ANC-1 Promotes Axon Guidance in Touch Receptor and Motor Neurons in C. elegans

Union 260

Axon guidance is the process by which axons in the developing nervous system grow to reach their synaptic targets. This process is mediated by intracellular proteins that direct migration of the axonal growth cone in response to attractive and repulsive cues. Anc-1 (abnormal nuclear anchorage) is a Caenorhabditis elegans gene which functions in anchoring the nucleus to the cytoskeleton, but has also been implicated in the neuronal development, including synapse formation and axon termination. Mutations in the anc-1 human ortholog, SYNE1 (Spectrin repeat containing, nuclear envelope 1), are known to cause spinocerebellar ataxia and are additionally associated with developmental disorders such as autism and schizophrenia. However, the role of SYNE1 in regulating axon development is not well understood. Here, we show that ANC-1 can promote axon guidance in multiple neuron types.

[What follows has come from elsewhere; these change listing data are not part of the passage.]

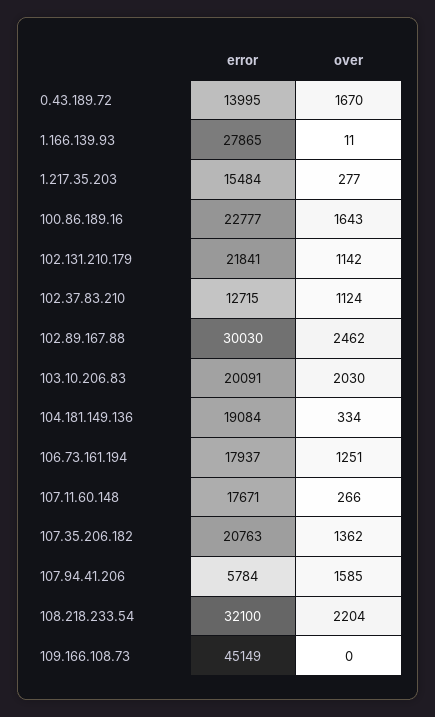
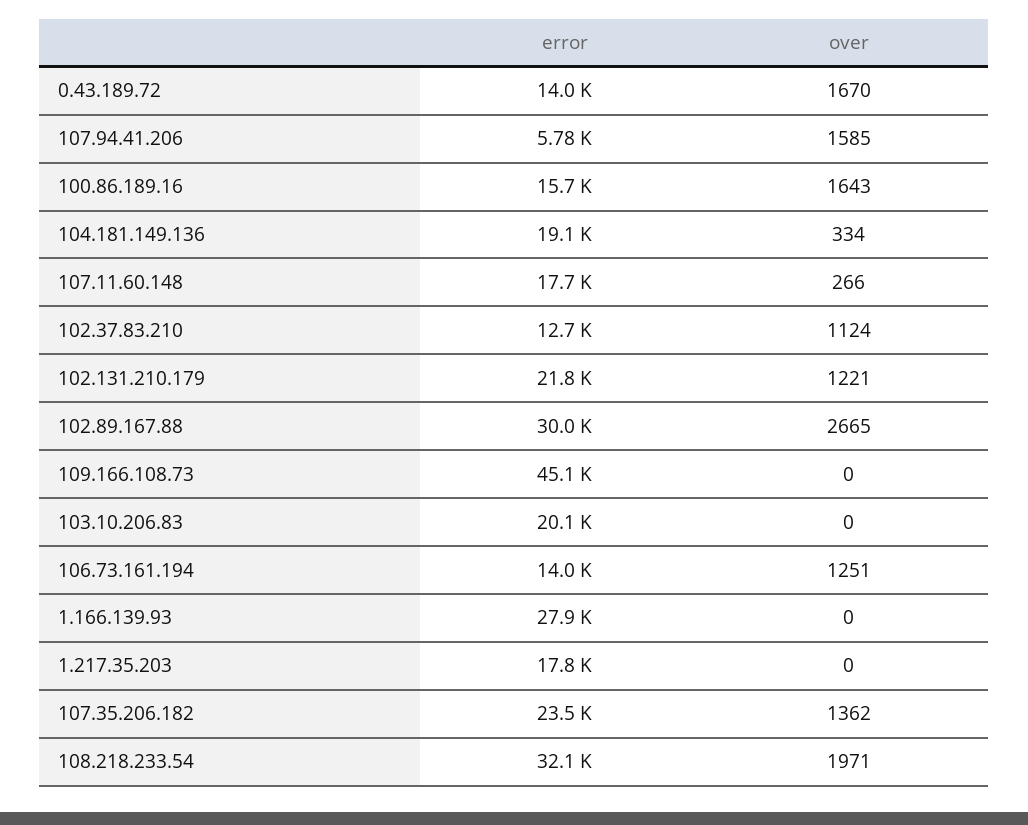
over, 1.166.139.93: 11 -> 0
error, 1.217.35.203: 15484 -> 17800
over, 1.217.35.203: 277 -> 0
error, 100.86.189.16: 22777 -> 15700
over, 102.131.210.179: 1142 -> 1221
over, 102.89.167.88: 2462 -> 2665
over, 103.10.206.83: 2030 -> 0
error, 106.73.161.194: 17937 -> 14000
error, 107.35.206.182: 20763 -> 23500
over, 108.218.233.54: 2204 -> 1971

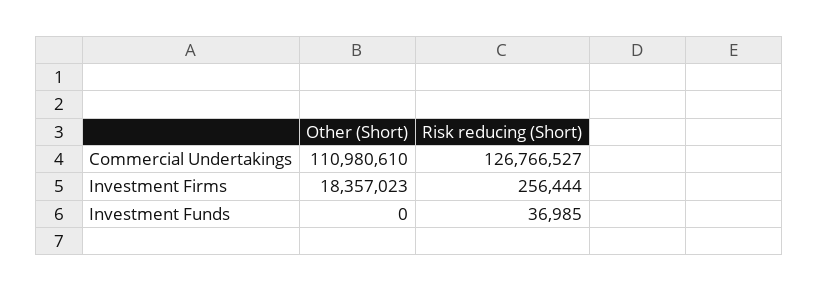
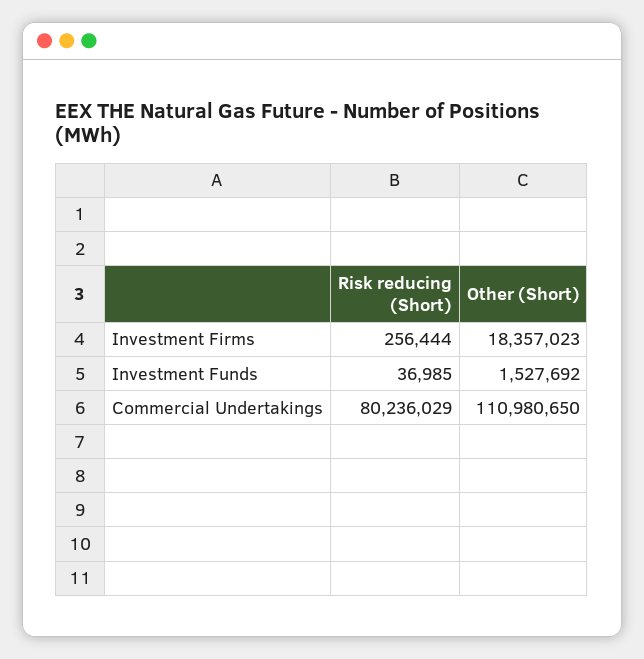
Other (Short), Commercial Undertakings: 110980610 -> 110980650
Risk reducing (Short), Commercial Undertakings: 126766527 -> 80236029
Other (Short), Investment Funds: 0 -> 1527692

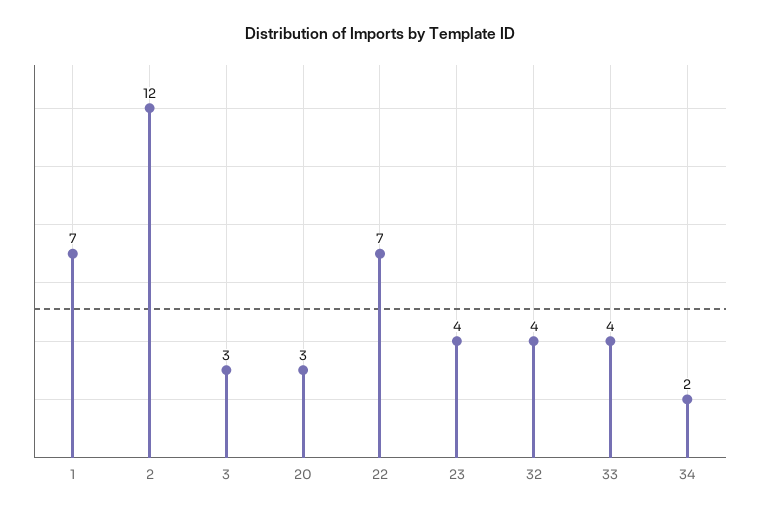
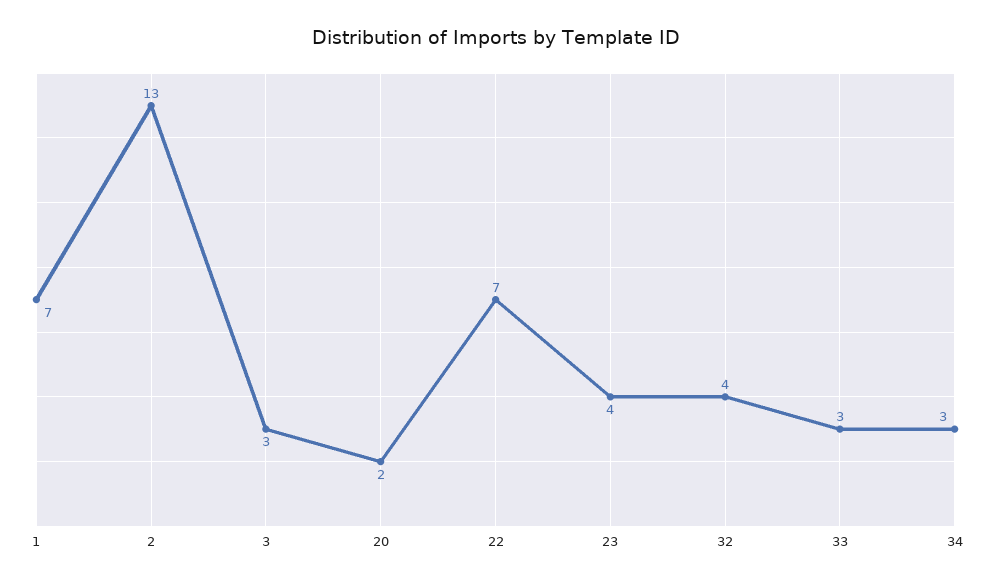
2: 12 -> 13
20: 3 -> 2
33: 4 -> 3
34: 2 -> 3

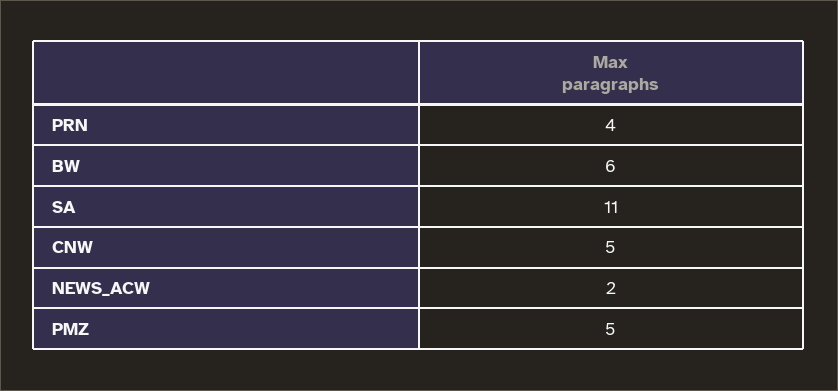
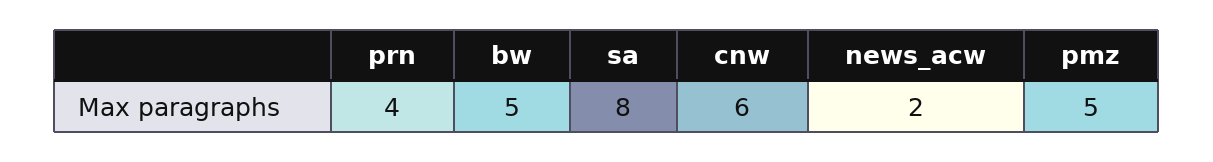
BW: 6 -> 5
SA: 11 -> 8
CNW: 5 -> 6

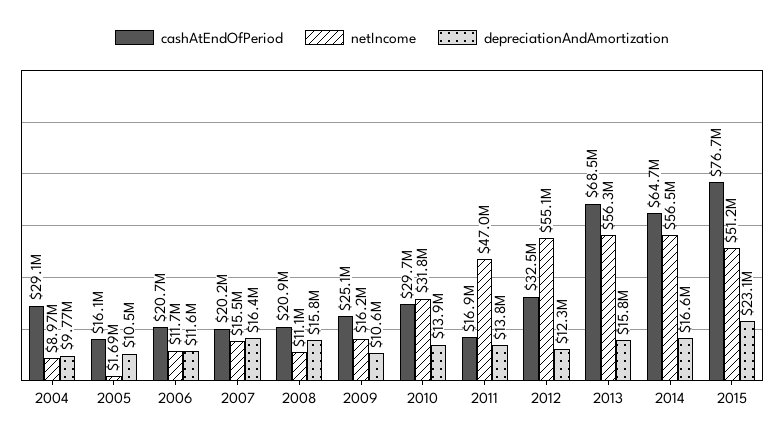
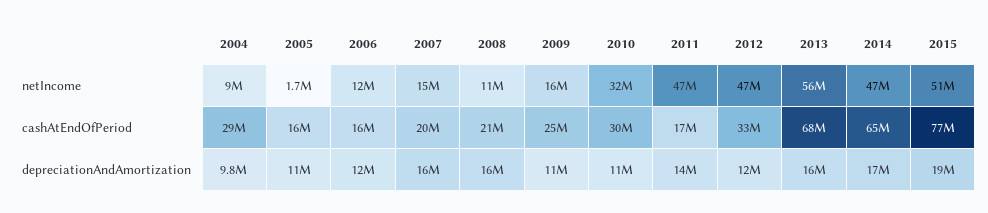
cashAtEndOfPeriod, 2006: 20700000 -> 16000000
depreciationAndAmortization, 2010: 13900000 -> 11000000
netIncome, 2012: 55100000 -> 47000000
netIncome, 2014: 56500000 -> 47000000
depreciationAndAmortization, 2015: 23100000 -> 19000000

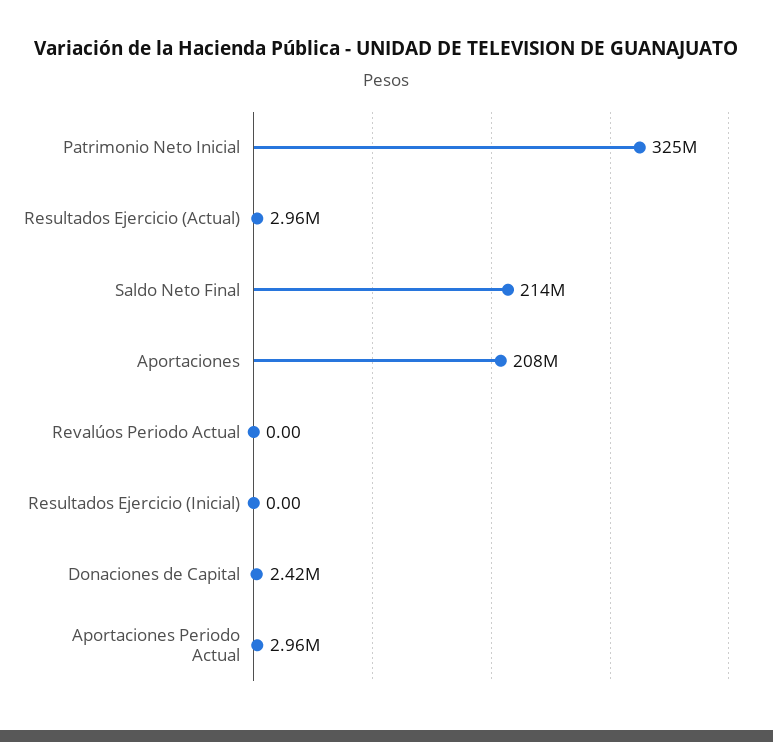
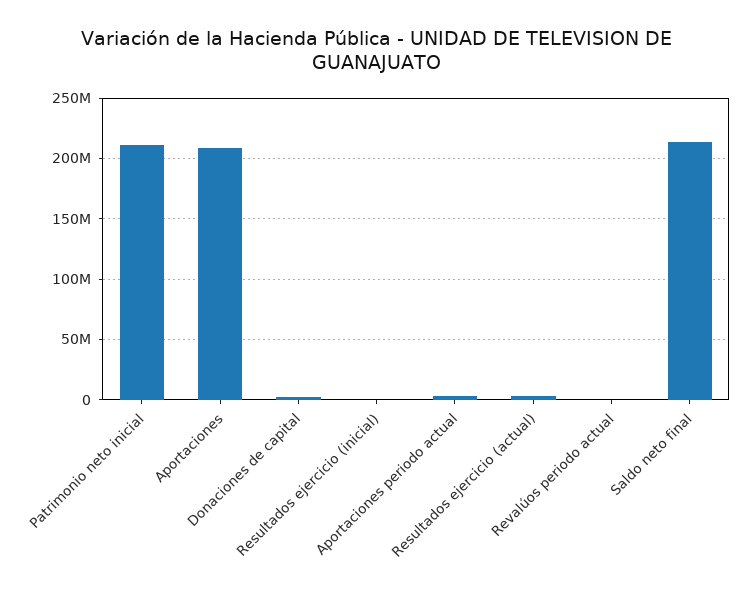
Patrimonio Neto Inicial: 325000000 -> 210000000

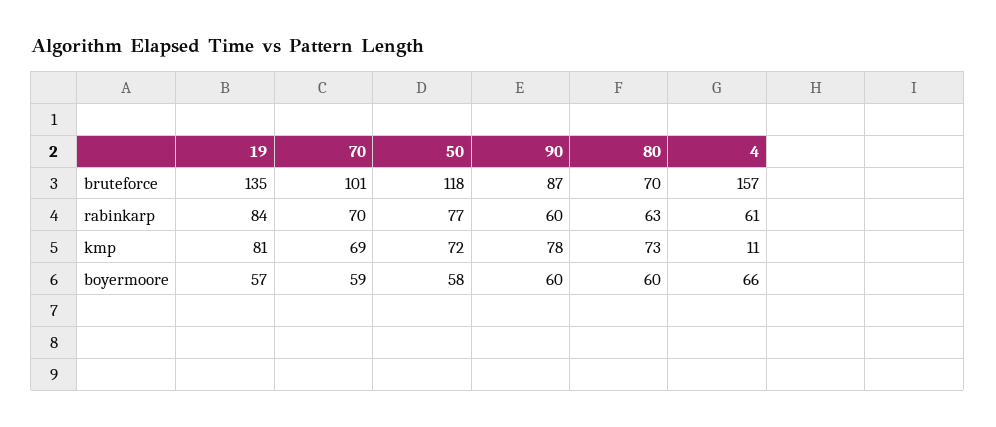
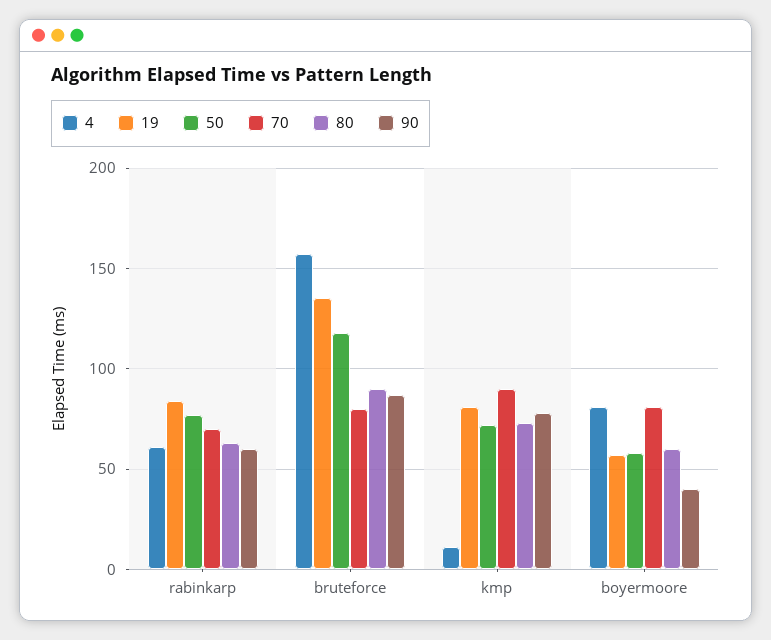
70, bruteforce: 101 -> 80
80, bruteforce: 70 -> 90
70, kmp: 69 -> 90
70, boyermoore: 59 -> 80
90, boyermoore: 60 -> 40
4, boyermoore: 66 -> 80

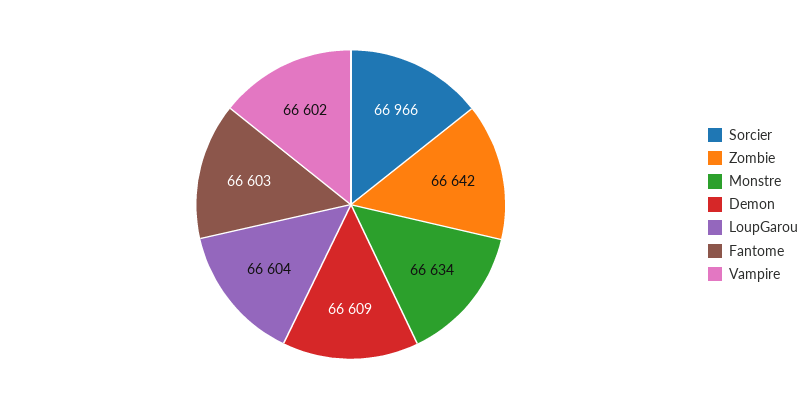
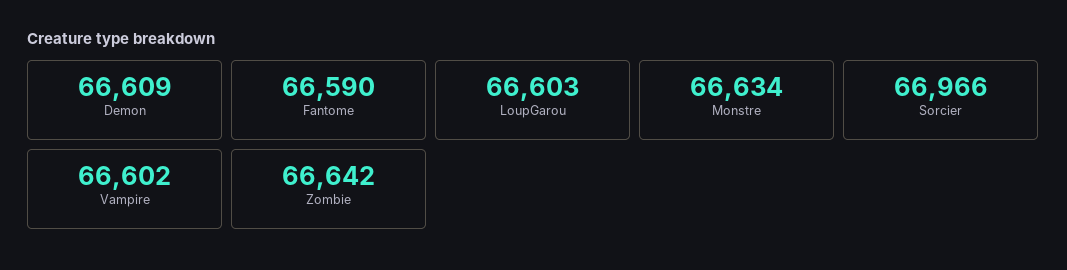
LoupGarou: 66604 -> 66603
Fantome: 66603 -> 66590

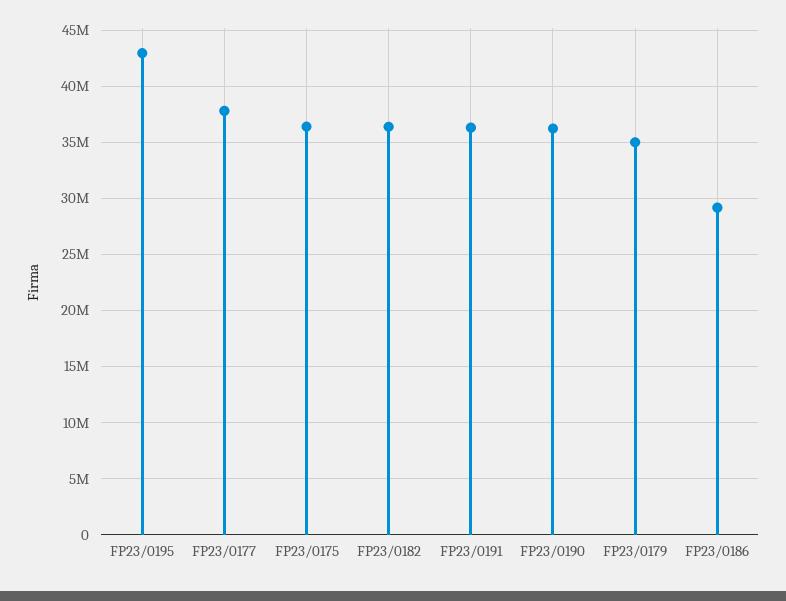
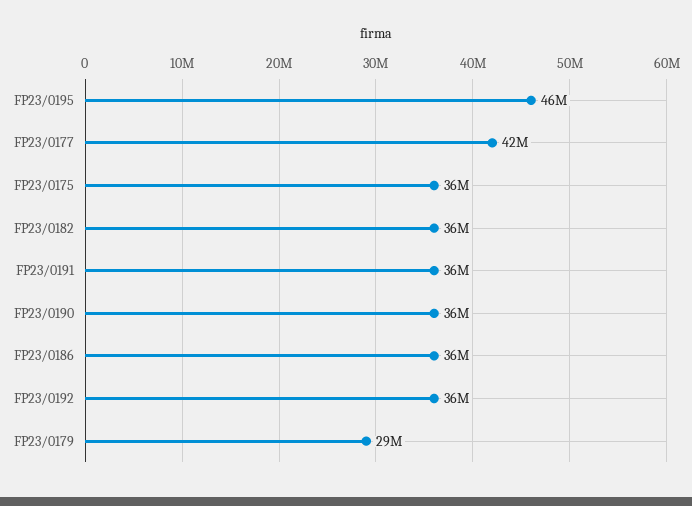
FP23/0195: 43000000 -> 46000000
FP23/0177: 38000000 -> 42000000
FP23/0179: 35000000 -> 29000000
FP23/0186: 29000000 -> 36000000
FP23/0192: none -> 36000000

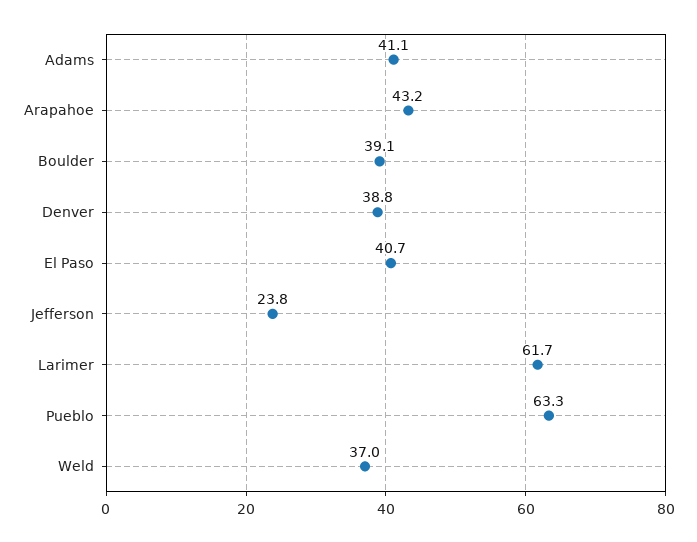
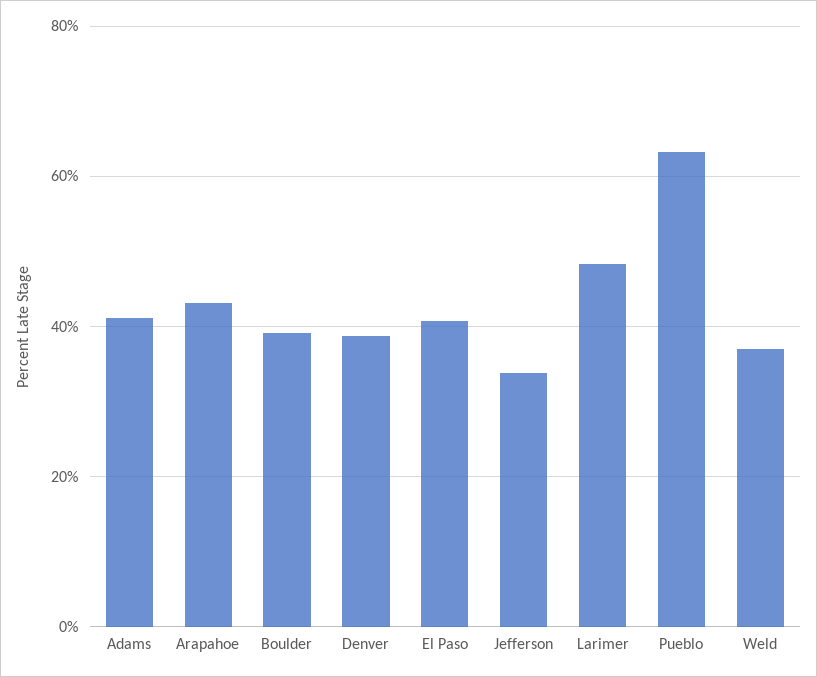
Jefferson: 23.8 -> 34
Larimer: 61.7 -> 48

We used two C. elegans fluorescent marker strains to score axon guidance defects in light touch receptor neurons (PLM, PVM, ALM, AVM) and motor neurons (DA, DB, VA, VB) in individuals carrying an anc-1 null allele, e1873. We found that anc-1(e1873) mutants display axon guidance defects in DA/DB motor neurons and posterior processes from the ALM cell body; we also saw increased overextension of the PLM axon, consistent with previous findings.